#### [To-do item]
Exclude the pictures, then copy all remaining records exactly.

#### [Design files in text formats]
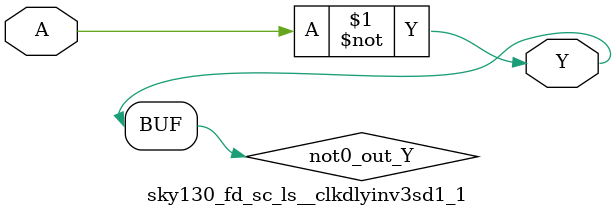
<source format=v>
/*
 * Copyright 2020 The SkyWater PDK Authors
 *
 * Licensed under the Apache License, Version 2.0 (the "License");
 * you may not use this file except in compliance with the License.
 * You may obtain a copy of the License at
 *
 *     https://www.apache.org/licenses/LICENSE-2.0
 *
 * Unless required by applicable law or agreed to in writing, software
 * distributed under the License is distributed on an "AS IS" BASIS,
 * WITHOUT WARRANTIES OR CONDITIONS OF ANY KIND, either express or implied.
 * See the License for the specific language governing permissions and
 * limitations under the License.
 *
 * SPDX-License-Identifier: Apache-2.0
*/


`ifndef SKY130_FD_SC_LS__CLKDLYINV3SD1_1_FUNCTIONAL_V
`define SKY130_FD_SC_LS__CLKDLYINV3SD1_1_FUNCTIONAL_V

/**
 * clkdlyinv3sd1: Clock Delay Inverter 3-stage 0.15um length inner
 *                stage gate.
 *
 * Verilog simulation functional model.
 */

`timescale 1ns / 1ps
`default_nettype none

`celldefine
module sky130_fd_sc_ls__clkdlyinv3sd1_1 (
    Y,
    A
);

    // Module ports
    output Y;
    input  A;

    // Local signals
    wire not0_out_Y;

    //  Name  Output      Other arguments
    not not0 (not0_out_Y, A              );
    buf buf0 (Y         , not0_out_Y     );

endmodule
`endcelldefine

`default_nettype wire
`endif  // SKY130_FD_SC_LS__CLKDLYINV3SD1_1_FUNCTIONAL_V

</source>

#### [Output below]
<source format=v>
/*
 * Copyright 2020 The SkyWater PDK Authors
 *
 * Licensed under the Apache License, Version 2.0 (the "License");
 * you may not use this file except in compliance with the License.
 * You may obtain a copy of the License at
 *
 *     https://www.apache.org/licenses/LICENSE-2.0
 *
 * Unless required by applicable law or agreed to in writing, software
 * distributed under the License is distributed on an "AS IS" BASIS,
 * WITHOUT WARRANTIES OR CONDITIONS OF ANY KIND, either express or implied.
 * See the License for the specific language governing permissions and
 * limitations under the License.
 *
 * SPDX-License-Identifier: Apache-2.0
*/


`ifndef SKY130_FD_SC_LS__CLKDLYINV3SD1_1_FUNCTIONAL_V
`define SKY130_FD_SC_LS__CLKDLYINV3SD1_1_FUNCTIONAL_V

/**
 * clkdlyinv3sd1: Clock Delay Inverter 3-stage 0.15um length inner
 *                stage gate.
 *
 * Verilog simulation functional model.
 */

`timescale 1ns / 1ps
`default_nettype none

`celldefine
module sky130_fd_sc_ls__clkdlyinv3sd1_1 (
    Y,
    A
);

    // Module ports
    output Y;
    input  A;

    // Local signals
    wire not0_out_Y;

    //  Name  Output      Other arguments
    not not0 (not0_out_Y, A              );
    buf buf0 (Y         , not0_out_Y     );

endmodule
`endcelldefine

`default_nettype wire
`endif  // SKY130_FD_SC_LS__CLKDLYINV3SD1_1_FUNCTIONAL_V

</source>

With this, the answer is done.